Yüksek Fruktozlu Mısır Şurubu

Yüksek fruktozlu mısır şurubundaki fruktoz formunda bu kadar çok şeker tüketme riskinin yanı sıra, buna magnezyum eksikliği de eşlik ederse iltihaplanma riski altındasınız demektir. Araştırmalar, yüksek fruktozlu mısır şurubu alımıyla bu eksiklik kombinasyonunun iltihaplanma riskinizi artırarak metabolik sendrom olasılığını yükseltebileceğini göstermektedir.

Bitkisel Yağlar

Bir zamanlar hayvansal yağlardan daha sağlıklı bir seçenek olarak görülen bitkisel yağların artık vücudunuz üzerinde olumsuz etkileri olduğu tespit edilmiştir. Birçok bitkisel yağın içerdiği omega-6 yağ asitleri vücuttaki iltihaplanmanın artmasıyla bağlantılıdır.

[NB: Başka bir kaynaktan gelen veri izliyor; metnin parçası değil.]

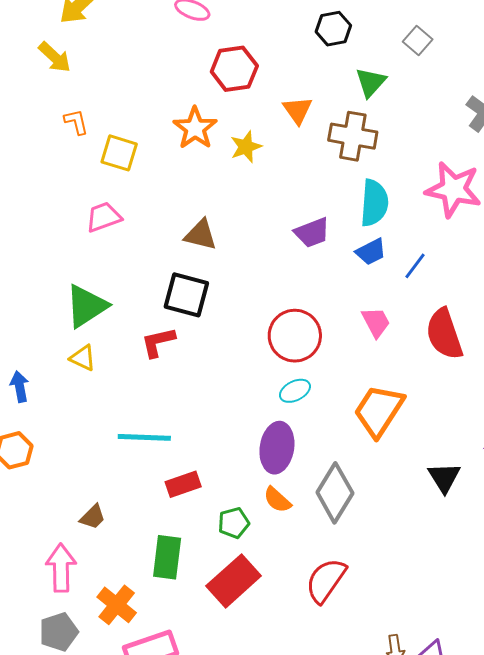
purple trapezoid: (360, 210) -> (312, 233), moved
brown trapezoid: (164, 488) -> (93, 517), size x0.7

İşlenmiş ve Rafine Edilmiş Gıdalar

İşlenmiş gıdalar, şeker, yüksek fruktozlu mısır şurubu, yüksek oranda rafine edilmiş nişasta veya doymuş yağlar ve trans yağlar gibi iltihaplanmaya neden olan bu “sınır dışı” gıdalardan bir veya daha fazlasını içerme eğilimindedir. Dolayısıyla bunlardan kaçınmak iyi bir fikir olacaktır. İşlenmiş etler daha da kötüdür. Etler yüksek sıcaklıklarda pişirildiğinde (işlenmiş etlerde olduğu gibi) oluşan ileri glikasyon son ürünleri iltihaplanmaya neden olur ve oksidan stresi artırır. Lif oranı düşük ve genellikle glisemik indeksi yüksek olan rafine karbonhidratlar iltihaplanmayı tetikler. Bu nedenle bazı uzmanlar atalarımızın yaptığı gibi tam tahıllı gıdalara geri dönmemizi önermektedir, çünkü bu iltihaplanmayı azaltmaya yardımcı olabilir.

Alkol

Alkol tüketildiğinde belirli sistemik iltihap belirteçleri artar. Aşırı alkol tüketenler için “sızdıran bağırsak” sorunu, iltihap sorununu daha yaygın hale getirme tehdidi oluşturur. Karaciğer, enflamasyonun ana tetikleyicilerinden biri olan lipopolisakkaridi detoksifiye eder. Çoklu organ etkileşimi de bu lipopolisakkaridin olumsuz etkilerini sınırlar. Aşırı alkol tüketimi lipopolisakkaritin bağırsaklarınızdan hareketini artırır ve karaciğer ile çoklu organ etkileşimlerini bozar. Vücudunuzun enflamasyonla mücadele yeteneği için kötü haber.